(Stored data)
★ ★ ★ ★ ★

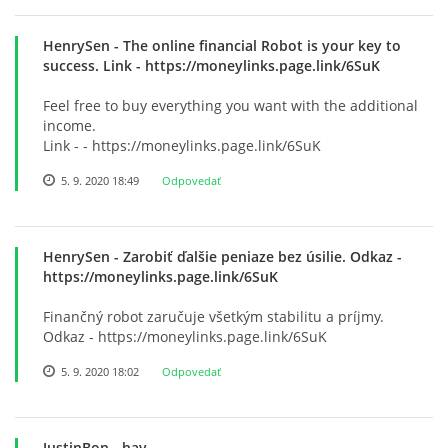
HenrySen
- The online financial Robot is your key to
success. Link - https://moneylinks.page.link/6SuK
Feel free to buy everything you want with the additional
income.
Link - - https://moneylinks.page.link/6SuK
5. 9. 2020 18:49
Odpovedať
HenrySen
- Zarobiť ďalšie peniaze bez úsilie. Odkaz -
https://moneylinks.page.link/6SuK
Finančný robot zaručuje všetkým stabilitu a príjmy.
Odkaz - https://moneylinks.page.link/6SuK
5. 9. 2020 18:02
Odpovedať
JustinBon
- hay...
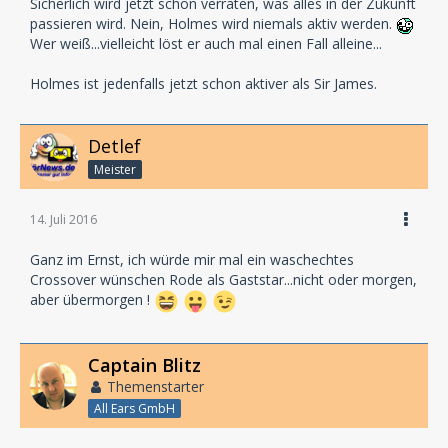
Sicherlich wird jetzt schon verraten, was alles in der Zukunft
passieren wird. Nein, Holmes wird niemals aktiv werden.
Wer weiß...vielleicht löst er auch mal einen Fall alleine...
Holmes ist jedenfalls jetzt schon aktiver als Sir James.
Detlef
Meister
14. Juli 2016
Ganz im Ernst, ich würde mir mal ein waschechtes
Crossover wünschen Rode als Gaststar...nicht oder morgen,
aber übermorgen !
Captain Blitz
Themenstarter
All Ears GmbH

★ ★ ★ ★ ★

■ Exercise aim
Copy out the text of every record line for line, with the pictures left out.

■ Exercise solution
HenrySen
- The online financial Robot is your key to
success. Link - https://moneylinks.page.link/6SuK
Feel free to buy everything you want with the additional
income.
Link - - https://moneylinks.page.link/6SuK
5. 9. 2020 18:49
Odpovedať
HenrySen
- Zarobiť ďalšie peniaze bez úsilie. Odkaz -
https://moneylinks.page.link/6SuK
Finančný robot zaručuje všetkým stabilitu a príjmy.
Odkaz - https://moneylinks.page.link/6SuK
5. 9. 2020 18:02
Odpovedať
JustinBon
- hay...
Sicherlich wird jetzt schon verraten, was alles in der Zukunft
passieren wird. Nein, Holmes wird niemals aktiv werden.
Wer weiß...vielleicht löst er auch mal einen Fall alleine...
Holmes ist jedenfalls jetzt schon aktiver als Sir James.
Detlef
Meister
14. Juli 2016
Ganz im Ernst, ich würde mir mal ein waschechtes
Crossover wünschen Rode als Gaststar...nicht oder morgen,
aber übermorgen !
Captain Blitz
Themenstarter
All Ears GmbH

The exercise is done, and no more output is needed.